#### [Exercise]
Return every line of the listing below that contains the word "lamps".

--- Data extracts Enclosed Below ---

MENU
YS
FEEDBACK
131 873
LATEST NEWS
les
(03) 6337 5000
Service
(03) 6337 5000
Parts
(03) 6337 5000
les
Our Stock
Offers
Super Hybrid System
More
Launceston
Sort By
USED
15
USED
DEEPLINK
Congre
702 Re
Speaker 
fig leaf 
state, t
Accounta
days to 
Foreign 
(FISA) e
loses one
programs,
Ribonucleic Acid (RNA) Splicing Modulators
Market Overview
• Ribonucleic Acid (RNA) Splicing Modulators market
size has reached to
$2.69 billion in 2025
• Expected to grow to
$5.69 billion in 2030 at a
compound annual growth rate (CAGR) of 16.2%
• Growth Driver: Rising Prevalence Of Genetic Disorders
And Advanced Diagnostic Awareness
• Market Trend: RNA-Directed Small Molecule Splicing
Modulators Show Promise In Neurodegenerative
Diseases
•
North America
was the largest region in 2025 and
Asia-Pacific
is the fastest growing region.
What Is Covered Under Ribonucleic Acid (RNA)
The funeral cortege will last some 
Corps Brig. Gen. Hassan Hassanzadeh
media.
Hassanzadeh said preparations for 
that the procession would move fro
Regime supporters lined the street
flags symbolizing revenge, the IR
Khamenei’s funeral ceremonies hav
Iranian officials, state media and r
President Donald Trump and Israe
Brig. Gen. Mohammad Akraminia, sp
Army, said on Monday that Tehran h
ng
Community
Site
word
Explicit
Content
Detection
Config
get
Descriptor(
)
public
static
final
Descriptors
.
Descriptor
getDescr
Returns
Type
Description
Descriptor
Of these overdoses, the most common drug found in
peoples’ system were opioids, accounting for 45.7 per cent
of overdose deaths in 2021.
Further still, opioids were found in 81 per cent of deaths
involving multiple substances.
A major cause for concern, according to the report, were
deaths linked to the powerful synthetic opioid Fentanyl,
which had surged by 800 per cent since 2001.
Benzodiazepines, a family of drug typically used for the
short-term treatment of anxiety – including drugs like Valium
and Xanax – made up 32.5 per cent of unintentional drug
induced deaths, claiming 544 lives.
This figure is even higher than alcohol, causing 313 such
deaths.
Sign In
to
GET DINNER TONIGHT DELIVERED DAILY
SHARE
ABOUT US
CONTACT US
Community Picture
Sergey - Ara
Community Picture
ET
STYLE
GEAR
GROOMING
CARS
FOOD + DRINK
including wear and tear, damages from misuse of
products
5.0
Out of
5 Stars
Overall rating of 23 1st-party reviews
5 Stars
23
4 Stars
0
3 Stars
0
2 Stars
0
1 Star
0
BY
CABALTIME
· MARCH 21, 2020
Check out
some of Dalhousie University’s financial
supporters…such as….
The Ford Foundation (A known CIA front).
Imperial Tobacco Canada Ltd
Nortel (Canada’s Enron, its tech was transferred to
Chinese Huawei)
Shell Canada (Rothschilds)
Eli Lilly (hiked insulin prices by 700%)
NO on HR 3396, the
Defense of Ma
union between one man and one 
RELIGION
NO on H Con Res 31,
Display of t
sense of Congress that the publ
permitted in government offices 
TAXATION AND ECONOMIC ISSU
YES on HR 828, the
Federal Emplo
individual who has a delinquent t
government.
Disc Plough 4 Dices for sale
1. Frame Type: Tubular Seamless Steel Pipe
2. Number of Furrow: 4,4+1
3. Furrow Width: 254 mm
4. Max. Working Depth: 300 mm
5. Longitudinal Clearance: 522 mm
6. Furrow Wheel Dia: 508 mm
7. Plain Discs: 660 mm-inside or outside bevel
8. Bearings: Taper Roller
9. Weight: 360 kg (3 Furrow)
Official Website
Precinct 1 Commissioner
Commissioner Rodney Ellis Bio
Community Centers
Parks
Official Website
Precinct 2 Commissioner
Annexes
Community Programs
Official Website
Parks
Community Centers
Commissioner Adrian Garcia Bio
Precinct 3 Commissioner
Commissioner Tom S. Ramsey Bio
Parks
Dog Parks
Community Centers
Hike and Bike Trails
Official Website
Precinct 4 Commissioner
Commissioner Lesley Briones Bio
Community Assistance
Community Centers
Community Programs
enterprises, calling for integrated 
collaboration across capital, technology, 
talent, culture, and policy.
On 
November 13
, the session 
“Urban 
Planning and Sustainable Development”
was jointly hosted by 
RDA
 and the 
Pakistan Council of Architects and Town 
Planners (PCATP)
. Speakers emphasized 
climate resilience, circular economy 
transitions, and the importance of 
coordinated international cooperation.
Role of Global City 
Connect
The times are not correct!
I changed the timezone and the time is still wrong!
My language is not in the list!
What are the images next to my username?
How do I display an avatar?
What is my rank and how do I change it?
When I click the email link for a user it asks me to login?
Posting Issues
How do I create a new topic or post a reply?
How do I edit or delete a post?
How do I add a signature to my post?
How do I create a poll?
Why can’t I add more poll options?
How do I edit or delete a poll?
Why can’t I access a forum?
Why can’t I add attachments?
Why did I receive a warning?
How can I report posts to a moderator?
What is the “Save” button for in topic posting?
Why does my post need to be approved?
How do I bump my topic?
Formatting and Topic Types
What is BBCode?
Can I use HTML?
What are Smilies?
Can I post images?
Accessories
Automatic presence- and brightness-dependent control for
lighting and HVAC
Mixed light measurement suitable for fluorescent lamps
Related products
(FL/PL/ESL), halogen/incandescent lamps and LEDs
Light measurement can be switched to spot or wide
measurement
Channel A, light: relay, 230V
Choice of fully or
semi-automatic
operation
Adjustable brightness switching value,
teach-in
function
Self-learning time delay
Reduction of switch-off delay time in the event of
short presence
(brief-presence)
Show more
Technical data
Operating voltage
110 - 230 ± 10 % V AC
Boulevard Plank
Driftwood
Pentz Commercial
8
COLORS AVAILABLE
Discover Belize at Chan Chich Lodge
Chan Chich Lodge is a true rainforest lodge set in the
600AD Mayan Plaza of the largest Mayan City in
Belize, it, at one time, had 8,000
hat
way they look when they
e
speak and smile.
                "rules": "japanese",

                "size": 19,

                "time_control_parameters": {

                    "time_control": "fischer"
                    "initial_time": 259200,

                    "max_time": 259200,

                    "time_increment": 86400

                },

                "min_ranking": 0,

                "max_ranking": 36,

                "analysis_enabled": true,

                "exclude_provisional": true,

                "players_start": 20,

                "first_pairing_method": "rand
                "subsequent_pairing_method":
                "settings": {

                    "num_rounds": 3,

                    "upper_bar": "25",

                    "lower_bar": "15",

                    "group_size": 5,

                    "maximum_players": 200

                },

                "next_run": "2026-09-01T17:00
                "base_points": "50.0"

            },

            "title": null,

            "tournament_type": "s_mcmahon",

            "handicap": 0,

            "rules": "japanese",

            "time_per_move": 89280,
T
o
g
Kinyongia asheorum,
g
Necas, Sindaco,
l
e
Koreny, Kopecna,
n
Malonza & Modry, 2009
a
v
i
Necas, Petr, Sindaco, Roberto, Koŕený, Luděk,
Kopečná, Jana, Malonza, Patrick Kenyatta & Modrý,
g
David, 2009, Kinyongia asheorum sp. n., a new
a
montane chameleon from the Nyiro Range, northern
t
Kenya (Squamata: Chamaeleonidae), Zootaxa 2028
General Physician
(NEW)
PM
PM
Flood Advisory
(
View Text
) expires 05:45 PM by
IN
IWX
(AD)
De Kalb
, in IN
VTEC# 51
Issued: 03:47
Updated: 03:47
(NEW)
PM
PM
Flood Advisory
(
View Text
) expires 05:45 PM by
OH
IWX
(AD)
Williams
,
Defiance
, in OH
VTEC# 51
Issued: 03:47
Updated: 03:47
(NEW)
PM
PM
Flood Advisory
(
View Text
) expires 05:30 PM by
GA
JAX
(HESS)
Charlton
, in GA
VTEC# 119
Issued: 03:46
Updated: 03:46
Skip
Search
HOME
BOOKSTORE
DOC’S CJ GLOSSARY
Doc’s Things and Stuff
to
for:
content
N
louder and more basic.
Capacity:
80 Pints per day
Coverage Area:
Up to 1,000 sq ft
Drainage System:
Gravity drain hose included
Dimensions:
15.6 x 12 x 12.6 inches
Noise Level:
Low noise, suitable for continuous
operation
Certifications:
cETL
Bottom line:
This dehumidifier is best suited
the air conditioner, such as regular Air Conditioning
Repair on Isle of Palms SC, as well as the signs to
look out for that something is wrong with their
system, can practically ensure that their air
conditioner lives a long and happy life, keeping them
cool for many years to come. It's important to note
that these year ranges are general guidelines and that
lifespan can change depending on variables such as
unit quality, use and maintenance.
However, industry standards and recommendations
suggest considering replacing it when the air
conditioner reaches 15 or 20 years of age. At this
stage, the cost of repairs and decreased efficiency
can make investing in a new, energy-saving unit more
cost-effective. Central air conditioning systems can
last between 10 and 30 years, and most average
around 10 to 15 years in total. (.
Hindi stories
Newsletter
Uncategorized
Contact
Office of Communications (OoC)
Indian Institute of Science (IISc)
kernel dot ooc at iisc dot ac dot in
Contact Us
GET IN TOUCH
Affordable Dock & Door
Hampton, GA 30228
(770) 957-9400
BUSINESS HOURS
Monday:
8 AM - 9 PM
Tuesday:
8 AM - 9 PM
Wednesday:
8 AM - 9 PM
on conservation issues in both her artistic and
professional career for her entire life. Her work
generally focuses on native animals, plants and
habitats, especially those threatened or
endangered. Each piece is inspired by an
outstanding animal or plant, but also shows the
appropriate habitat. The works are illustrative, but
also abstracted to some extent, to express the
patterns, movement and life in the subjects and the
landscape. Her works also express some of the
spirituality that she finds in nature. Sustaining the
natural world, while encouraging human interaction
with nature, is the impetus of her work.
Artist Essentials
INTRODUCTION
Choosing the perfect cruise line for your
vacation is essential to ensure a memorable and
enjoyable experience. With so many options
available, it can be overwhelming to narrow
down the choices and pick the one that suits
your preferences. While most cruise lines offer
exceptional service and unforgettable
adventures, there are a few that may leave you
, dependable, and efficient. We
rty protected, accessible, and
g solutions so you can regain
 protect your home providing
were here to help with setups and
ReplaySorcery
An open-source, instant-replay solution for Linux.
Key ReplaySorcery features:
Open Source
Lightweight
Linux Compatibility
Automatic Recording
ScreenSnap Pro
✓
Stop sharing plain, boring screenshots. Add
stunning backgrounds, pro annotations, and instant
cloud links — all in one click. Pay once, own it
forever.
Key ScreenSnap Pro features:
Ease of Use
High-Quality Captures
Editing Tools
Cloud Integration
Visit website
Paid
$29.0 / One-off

--- End of Enclosed Data extracts ---

#### [Response area]
Mixed light measurement suitable for fluorescent lamps
(FL/PL/ESL), halogen/incandescent lamps and LEDs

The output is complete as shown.